Before joining JHU in August of 2020, Dr. Chellappa worked at the University of Maryland as a Distinguished University Professor, a Minta Martin Professor of Engineering, and a professor in the Department of Electrical and Computer Engineering and the Institute for Advanced Computer Studies. He continues to hold a non-tenure position as a College Park Professor in ECE at the University of Maryland.
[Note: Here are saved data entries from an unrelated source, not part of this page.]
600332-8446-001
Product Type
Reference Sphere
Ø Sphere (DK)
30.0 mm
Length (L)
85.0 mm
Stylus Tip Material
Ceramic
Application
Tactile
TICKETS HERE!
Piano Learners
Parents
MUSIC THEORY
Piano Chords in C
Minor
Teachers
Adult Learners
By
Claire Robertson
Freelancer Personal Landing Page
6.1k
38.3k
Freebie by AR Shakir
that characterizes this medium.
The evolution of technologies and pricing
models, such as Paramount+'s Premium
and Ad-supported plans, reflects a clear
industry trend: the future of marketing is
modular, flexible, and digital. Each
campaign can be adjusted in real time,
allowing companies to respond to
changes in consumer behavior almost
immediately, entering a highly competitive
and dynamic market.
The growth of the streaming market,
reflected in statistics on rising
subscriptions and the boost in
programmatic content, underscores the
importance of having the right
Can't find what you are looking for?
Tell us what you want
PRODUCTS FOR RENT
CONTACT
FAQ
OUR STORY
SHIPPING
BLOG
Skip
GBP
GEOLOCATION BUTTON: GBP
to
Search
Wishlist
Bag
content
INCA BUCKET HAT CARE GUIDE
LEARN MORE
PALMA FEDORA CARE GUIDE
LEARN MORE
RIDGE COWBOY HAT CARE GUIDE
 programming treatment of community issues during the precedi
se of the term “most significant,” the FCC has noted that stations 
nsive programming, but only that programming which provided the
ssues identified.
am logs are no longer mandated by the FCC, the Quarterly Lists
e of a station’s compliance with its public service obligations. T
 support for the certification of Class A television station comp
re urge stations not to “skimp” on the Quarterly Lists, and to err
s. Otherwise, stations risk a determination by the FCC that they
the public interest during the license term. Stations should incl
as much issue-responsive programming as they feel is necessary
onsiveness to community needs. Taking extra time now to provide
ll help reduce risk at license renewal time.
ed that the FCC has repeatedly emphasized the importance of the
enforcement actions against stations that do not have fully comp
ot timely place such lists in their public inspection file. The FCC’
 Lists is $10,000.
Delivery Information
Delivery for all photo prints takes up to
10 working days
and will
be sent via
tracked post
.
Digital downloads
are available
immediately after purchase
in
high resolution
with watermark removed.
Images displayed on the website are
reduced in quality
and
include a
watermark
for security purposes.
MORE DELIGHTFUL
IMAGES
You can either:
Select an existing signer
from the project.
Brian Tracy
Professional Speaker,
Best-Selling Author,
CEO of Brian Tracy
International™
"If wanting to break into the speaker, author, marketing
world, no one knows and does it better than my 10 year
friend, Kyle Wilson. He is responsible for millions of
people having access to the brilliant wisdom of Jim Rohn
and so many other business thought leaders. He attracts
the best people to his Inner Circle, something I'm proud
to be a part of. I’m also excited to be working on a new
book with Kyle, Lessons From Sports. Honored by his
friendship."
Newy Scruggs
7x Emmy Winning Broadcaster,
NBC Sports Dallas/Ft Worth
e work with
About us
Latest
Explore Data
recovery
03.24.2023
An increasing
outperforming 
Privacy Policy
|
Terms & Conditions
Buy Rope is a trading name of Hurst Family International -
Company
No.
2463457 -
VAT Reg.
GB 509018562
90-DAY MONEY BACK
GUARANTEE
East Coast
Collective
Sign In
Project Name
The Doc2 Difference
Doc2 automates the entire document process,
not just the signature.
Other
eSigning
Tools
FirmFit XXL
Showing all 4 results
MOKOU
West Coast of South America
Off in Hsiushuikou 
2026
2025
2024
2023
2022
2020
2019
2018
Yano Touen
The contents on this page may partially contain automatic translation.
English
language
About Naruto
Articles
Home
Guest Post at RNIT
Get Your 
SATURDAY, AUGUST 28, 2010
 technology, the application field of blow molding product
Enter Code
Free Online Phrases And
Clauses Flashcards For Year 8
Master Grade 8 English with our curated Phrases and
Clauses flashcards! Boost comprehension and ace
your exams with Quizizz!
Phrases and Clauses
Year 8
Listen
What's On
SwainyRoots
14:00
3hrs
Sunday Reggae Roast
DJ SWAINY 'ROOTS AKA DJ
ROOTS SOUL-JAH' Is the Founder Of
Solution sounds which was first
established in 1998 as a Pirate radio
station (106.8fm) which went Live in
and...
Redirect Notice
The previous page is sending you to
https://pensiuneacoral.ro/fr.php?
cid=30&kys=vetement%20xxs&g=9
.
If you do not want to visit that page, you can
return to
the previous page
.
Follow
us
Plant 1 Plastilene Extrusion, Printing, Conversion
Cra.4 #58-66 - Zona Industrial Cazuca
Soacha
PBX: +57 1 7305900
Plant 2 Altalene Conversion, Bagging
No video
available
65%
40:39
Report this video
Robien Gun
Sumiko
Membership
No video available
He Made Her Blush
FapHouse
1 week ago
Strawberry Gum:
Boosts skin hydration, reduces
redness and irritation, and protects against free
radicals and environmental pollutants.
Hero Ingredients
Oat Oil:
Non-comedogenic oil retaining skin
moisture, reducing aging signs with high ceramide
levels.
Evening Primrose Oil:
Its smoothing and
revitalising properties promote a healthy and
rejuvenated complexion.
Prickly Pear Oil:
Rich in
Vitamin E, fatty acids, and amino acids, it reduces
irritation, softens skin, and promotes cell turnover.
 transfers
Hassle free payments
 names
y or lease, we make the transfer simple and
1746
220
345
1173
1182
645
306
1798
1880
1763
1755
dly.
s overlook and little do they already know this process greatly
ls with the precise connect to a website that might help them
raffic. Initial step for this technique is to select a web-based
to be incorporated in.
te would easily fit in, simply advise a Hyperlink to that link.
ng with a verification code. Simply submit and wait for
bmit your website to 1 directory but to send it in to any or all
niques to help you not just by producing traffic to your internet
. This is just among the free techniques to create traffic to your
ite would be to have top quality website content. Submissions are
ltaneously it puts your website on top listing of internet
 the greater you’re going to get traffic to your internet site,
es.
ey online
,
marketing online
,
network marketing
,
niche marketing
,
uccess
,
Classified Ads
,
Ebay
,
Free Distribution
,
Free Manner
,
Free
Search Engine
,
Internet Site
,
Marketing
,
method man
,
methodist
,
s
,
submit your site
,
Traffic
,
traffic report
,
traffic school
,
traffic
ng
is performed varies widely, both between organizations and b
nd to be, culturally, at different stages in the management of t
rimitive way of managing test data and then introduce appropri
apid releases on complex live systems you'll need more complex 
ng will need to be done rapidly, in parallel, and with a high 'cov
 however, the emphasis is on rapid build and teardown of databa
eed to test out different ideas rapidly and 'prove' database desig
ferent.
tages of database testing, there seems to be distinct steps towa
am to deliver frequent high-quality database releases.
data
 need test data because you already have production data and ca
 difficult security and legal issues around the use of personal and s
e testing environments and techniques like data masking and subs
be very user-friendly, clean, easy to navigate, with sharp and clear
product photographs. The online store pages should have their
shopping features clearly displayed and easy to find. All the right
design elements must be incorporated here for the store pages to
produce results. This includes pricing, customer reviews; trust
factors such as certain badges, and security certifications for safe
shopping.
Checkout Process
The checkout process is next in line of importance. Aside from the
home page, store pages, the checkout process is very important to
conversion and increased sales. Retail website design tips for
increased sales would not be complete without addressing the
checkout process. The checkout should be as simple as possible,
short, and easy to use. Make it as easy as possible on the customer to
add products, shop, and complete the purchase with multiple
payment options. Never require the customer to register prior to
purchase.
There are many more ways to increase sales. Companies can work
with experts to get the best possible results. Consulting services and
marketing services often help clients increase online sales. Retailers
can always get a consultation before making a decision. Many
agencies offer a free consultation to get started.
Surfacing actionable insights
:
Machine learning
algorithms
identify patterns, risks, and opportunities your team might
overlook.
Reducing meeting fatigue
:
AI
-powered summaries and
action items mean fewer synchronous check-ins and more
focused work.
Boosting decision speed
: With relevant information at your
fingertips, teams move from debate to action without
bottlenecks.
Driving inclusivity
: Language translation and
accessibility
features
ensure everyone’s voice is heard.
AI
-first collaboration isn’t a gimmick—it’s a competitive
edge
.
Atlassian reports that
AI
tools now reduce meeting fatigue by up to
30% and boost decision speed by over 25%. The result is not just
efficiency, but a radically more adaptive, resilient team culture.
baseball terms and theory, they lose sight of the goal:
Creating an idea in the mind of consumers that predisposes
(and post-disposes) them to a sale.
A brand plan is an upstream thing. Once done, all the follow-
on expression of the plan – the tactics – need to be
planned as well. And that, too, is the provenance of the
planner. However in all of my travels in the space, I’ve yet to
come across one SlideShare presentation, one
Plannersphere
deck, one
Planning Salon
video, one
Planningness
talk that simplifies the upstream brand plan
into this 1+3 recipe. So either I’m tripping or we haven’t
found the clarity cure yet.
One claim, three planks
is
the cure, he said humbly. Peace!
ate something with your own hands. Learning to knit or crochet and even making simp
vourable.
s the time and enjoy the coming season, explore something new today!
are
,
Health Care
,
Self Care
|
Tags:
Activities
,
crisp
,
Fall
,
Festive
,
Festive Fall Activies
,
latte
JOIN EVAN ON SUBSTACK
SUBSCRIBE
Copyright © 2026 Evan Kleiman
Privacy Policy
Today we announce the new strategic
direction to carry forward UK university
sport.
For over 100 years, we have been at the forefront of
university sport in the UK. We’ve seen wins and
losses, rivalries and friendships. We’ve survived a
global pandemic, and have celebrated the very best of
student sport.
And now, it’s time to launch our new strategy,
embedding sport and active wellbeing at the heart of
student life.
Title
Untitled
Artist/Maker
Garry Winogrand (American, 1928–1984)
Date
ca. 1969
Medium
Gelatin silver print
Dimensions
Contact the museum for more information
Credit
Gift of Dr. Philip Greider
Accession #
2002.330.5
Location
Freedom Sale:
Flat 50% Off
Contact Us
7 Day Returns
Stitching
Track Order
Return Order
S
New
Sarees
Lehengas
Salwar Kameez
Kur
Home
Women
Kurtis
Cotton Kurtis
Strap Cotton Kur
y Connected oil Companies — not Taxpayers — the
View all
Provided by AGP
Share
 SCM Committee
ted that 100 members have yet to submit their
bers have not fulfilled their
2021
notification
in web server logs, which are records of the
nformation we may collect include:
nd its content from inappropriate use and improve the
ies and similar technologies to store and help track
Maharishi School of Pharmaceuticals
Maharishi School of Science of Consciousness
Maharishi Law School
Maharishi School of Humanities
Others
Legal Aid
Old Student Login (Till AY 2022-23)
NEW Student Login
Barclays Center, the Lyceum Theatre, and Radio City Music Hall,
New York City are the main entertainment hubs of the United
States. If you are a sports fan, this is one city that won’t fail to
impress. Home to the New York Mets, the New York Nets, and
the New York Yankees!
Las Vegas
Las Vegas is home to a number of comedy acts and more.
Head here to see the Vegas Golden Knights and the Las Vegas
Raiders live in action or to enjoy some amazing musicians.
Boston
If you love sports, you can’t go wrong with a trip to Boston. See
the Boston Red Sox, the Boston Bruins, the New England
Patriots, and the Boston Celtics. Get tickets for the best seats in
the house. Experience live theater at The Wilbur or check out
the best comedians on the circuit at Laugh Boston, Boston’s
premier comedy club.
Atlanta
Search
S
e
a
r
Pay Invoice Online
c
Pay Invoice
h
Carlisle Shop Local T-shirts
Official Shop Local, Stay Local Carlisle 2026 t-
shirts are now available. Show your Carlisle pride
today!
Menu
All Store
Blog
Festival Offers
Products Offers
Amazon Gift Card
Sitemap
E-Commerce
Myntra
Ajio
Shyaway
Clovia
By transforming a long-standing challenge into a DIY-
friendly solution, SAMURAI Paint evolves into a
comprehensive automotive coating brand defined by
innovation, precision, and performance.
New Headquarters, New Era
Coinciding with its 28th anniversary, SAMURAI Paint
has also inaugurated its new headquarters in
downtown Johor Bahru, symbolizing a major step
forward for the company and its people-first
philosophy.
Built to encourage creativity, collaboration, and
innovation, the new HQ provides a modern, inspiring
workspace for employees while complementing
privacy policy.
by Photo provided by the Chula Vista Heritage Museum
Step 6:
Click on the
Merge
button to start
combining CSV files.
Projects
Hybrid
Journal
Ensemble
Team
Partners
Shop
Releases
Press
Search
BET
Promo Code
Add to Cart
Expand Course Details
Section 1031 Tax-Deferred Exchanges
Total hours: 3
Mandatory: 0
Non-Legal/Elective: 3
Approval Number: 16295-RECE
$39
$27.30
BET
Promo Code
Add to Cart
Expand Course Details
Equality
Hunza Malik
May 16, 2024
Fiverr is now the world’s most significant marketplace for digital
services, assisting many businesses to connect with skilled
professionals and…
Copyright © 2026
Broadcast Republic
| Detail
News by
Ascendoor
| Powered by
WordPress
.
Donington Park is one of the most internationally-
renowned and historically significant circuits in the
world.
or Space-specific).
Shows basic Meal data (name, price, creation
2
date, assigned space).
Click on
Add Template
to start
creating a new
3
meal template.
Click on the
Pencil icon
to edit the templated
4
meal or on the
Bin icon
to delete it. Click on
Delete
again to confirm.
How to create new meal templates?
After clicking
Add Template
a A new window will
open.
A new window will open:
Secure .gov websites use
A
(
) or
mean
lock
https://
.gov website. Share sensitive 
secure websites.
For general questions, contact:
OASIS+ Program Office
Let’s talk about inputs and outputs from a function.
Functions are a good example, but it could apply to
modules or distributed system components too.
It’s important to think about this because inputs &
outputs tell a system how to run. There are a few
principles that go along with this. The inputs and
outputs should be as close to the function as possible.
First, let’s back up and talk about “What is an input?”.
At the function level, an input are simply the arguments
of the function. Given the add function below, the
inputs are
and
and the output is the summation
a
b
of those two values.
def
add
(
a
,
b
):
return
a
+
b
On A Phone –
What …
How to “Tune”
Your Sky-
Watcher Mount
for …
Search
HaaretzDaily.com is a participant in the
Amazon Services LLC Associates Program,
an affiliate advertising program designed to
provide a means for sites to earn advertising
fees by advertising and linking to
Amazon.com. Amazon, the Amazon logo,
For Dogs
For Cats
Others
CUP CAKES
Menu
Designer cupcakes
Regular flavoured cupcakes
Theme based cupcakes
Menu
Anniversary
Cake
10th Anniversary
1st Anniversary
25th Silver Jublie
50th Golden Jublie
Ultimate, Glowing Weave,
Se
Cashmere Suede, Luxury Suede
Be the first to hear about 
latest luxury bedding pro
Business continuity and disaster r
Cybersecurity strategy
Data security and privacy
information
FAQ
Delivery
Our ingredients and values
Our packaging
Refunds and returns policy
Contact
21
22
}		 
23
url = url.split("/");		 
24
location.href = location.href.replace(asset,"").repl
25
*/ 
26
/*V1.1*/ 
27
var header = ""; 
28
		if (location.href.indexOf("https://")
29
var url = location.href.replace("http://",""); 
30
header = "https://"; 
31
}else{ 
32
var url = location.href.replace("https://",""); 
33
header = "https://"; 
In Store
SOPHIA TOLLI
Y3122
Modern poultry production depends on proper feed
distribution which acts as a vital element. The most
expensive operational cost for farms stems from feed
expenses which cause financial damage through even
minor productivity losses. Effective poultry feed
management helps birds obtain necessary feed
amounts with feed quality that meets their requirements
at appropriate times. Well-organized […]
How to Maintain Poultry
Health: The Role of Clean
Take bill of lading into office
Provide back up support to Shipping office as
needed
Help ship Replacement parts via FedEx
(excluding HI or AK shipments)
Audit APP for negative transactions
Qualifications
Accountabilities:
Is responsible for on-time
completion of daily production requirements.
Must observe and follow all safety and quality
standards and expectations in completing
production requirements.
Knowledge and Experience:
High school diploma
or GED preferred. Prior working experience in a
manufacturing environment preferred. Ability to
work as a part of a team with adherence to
During his accomplished career, Chellappa has received numerous awards for his work, including the K. S. Fu Prize from the International Association of Pattern Recognition (IAPR); the Society, Technical Achievement, and Meritorious Service Awards from the Institute of Electrical and Electronics Engineers (IEEE) Signal Processing Society; and four IBM Faculty Development Awards. He has also received the Technical Achievement and Meritorious Service awards from the IEEE Computer Society, the Inaugural Leadership Award from the IEEE Biometrics Council, and the 2020 IEEE Jack S. Kilby Medal for Signal Processing.

While at the University of Maryland, he received college and university-level recognitions for research, teaching, innovation, and mentoring of undergraduate students. He has been recognized as an Outstanding ECE by Purdue University and as a Distinguished Alumni by the Indian Institute of Science, India. He served as the editor-in-chief of IEEE Transactions on Pattern Analysis and Machine Intelligence (PAMI), as a distinguished lecturer of the IEEE Signal Processing Society, and as the president of the IEEE Biometrics Council. He is a Golden Core Member of the IEEE Computer Society, a Fellow of AAAI, AAAS, ACM, IAPR, IEEE, NAI, and OSA, and holds eight patents.